The Broadway musical Waitress, which just passed the million-dollar mark, and the play Eclipsed feature all-female creative teams. However, “women still lag far behind men as playwrights, composers, directors and designers.” About celebrated roles for women, Soloski says, “This season, I’ve worried that we still need to approach female characters as victims to accept them as heroes.”
Front-Page Femmes
Micol Hebron draws attention to the underrepresentation of women artists in her Gallery Tally project. When asked about upsetting gallerists, Hebron responded, “I’m reporting the numbers. I’m not making them.”
Multimedia artist Margot Bowman uses technology to reimagine the selfie in art.
Colossal shares minimalist aquariums with 3D-printed flora designed by Haruka Misawa.
Havana-born artist Carmen Herrera, now 100 years old, has lived and worked in New York City for the past six decades—in relative obscurity for much of that time.
Japanese “vagina artist” Megumi Igarishi released a manga memoir illustrating her practice and backlash from Japanese authorities.
Illustrator and typographer Georgia Hill creates bold, letter-based murals.
San Francisco-based artist Meryl Pataky combines neon sculptures with organic forms.
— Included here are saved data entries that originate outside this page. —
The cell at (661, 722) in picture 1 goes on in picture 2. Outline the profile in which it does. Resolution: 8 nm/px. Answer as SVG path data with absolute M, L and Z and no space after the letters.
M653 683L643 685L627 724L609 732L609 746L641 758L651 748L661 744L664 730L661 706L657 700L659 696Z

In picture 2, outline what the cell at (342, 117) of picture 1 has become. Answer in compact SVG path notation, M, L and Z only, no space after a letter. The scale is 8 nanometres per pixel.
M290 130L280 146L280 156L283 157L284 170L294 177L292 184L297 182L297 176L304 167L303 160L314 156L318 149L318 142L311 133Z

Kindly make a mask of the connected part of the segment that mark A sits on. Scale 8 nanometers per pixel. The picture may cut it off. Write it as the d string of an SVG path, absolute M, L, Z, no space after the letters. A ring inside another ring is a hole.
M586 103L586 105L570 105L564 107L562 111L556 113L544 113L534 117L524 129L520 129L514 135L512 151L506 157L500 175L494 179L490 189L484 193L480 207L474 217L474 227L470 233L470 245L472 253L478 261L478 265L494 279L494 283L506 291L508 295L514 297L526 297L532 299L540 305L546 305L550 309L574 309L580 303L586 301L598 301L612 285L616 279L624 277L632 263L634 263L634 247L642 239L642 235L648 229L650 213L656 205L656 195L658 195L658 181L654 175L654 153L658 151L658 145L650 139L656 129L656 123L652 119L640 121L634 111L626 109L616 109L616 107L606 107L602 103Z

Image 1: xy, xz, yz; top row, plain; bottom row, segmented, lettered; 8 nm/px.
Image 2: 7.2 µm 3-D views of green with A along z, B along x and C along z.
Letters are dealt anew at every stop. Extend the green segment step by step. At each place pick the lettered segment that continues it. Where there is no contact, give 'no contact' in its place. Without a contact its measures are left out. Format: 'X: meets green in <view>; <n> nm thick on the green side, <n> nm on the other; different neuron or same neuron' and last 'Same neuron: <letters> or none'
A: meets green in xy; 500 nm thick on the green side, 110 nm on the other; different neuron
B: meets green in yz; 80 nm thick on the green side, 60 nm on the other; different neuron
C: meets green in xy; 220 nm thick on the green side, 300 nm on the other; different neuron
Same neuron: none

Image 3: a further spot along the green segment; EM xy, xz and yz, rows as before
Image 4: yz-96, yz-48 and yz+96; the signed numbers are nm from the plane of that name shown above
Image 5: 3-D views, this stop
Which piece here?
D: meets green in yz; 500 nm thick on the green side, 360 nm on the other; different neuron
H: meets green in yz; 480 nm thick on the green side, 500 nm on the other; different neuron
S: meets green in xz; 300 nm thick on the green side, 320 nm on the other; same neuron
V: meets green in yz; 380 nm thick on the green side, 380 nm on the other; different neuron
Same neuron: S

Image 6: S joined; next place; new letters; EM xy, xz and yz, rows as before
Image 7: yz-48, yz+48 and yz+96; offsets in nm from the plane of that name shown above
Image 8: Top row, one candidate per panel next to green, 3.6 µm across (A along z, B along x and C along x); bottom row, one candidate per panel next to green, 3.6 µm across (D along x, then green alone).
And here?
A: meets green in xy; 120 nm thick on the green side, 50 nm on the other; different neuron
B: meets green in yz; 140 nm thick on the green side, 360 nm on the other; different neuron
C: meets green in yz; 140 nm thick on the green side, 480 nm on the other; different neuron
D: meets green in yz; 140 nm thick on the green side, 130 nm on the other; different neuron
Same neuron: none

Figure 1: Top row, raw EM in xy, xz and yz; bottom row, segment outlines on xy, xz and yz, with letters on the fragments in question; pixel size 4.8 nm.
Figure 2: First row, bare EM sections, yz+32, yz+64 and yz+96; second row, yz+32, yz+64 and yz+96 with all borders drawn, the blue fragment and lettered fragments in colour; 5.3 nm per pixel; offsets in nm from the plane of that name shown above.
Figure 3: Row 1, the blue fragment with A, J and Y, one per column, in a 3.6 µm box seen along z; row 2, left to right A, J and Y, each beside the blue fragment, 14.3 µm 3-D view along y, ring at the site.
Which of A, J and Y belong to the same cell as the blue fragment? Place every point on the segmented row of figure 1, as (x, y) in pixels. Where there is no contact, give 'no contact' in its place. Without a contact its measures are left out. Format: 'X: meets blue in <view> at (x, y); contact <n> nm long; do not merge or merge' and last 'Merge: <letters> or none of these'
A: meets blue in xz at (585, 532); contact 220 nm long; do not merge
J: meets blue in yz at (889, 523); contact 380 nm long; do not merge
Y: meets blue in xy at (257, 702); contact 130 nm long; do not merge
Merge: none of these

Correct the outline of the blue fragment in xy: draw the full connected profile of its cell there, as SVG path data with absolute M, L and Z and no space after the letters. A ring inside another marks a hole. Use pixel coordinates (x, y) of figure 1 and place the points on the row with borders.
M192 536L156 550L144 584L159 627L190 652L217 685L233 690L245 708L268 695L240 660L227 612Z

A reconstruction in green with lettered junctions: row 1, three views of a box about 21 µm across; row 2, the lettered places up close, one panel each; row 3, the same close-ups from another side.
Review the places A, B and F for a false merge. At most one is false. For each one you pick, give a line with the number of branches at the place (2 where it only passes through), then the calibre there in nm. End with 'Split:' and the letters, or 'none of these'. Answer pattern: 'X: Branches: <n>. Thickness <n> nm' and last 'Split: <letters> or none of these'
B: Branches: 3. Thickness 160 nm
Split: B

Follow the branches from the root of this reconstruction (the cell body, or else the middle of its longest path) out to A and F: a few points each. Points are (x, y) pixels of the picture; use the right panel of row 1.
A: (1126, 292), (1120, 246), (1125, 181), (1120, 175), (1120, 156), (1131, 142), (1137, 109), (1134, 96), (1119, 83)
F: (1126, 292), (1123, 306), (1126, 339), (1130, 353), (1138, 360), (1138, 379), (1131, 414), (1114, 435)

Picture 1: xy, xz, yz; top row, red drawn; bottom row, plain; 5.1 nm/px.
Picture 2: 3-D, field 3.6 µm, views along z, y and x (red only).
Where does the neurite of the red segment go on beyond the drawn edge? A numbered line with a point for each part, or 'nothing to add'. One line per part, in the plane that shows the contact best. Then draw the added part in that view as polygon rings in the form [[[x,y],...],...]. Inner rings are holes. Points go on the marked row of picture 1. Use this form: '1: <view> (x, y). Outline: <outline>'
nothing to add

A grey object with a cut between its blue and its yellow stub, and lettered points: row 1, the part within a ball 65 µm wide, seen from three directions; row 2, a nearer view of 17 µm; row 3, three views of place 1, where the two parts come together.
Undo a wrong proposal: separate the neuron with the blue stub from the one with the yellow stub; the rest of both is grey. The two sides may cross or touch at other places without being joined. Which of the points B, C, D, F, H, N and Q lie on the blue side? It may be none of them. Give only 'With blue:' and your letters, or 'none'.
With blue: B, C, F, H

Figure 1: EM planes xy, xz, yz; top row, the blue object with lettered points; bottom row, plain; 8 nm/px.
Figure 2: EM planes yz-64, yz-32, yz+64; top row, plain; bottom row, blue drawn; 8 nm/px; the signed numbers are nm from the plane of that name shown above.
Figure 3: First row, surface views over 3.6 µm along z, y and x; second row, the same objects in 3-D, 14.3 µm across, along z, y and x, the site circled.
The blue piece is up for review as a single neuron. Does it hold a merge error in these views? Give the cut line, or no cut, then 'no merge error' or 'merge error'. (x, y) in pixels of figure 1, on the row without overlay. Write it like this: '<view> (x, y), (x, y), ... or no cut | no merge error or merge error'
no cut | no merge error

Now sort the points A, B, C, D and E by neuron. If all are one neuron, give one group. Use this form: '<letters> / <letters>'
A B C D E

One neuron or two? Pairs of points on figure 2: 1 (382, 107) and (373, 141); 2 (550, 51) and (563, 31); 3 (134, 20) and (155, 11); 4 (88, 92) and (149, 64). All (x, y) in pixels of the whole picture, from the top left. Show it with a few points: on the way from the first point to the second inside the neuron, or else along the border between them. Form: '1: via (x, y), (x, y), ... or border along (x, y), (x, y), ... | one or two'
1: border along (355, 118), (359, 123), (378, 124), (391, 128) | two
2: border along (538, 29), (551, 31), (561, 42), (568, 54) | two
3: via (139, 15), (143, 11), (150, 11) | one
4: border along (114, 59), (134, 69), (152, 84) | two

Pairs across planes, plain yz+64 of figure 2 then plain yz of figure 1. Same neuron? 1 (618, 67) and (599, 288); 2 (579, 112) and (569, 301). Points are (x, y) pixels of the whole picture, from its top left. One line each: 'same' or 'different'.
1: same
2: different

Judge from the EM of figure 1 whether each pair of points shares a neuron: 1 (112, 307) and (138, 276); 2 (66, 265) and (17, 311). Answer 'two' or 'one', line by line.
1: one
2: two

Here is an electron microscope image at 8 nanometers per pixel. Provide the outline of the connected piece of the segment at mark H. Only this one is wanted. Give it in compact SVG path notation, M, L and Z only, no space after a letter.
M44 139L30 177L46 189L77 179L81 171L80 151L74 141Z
Lexi Alexander, a former kickboxing champion, is the only woman to direct a major comic book superhero movie.
“For all practical purposes the history of silhouette animation begins and ends with [Lotte] Reiniger,” writes the Telegraph. A Google Doodle celebrated the anniversary of the German filmmaker’s birth.
Yvonne Koolmatrie, an Ngarrindjeri weaver from South Australia, wins the $50,000 Red Ochre art prize.
The New York Times interviews comedic actress Maria Bamford about mental illness and her Netflix show, Lady Dynamite.
The Ghostbusters reboot, featuring an all-female cast, faces “a buzz saw of sexist backlash.”
The New York Times reviews Rita Dove’s career-spanning Collected Poems: 1974–2004.
Art historian Reiko Tomii’s latest book “offers illuminating assessments” and “provides valuable investigative tools for carrying out this kind of fresh-spirited research.”
The Ruins of Civilization, a new play by Penelope Skinner, “suggests a bleak sociopolitical future that is within the realm of possibility.”
Shows We Want to See
The Queensland Gallery of Modern Art hosts an exhibition of photographs by Cindy Sherman—“one of the most influential photo artists of the late 20th century,” The Guardian shares Sherman’s theatrical self-portraits, which capture “the grotesque and the uncanny, the monstrously feminine, and the comedic worlds of haute couture.”
Diane Simpson’s window designs at MCA Chicago are “a distillation of Art Deco design and research.” For her sculptures, Simpson even repurposed wallpaper and linoleum flooring from the 1920s and ’30s.
The Tel Aviv Museum of Art presents wooden dolls arranged in two tableaux vivantes by Canadian artist Ydessa Hendeles that are reminiscent of Pietà scenes, crime shows, and a controversial children’s book.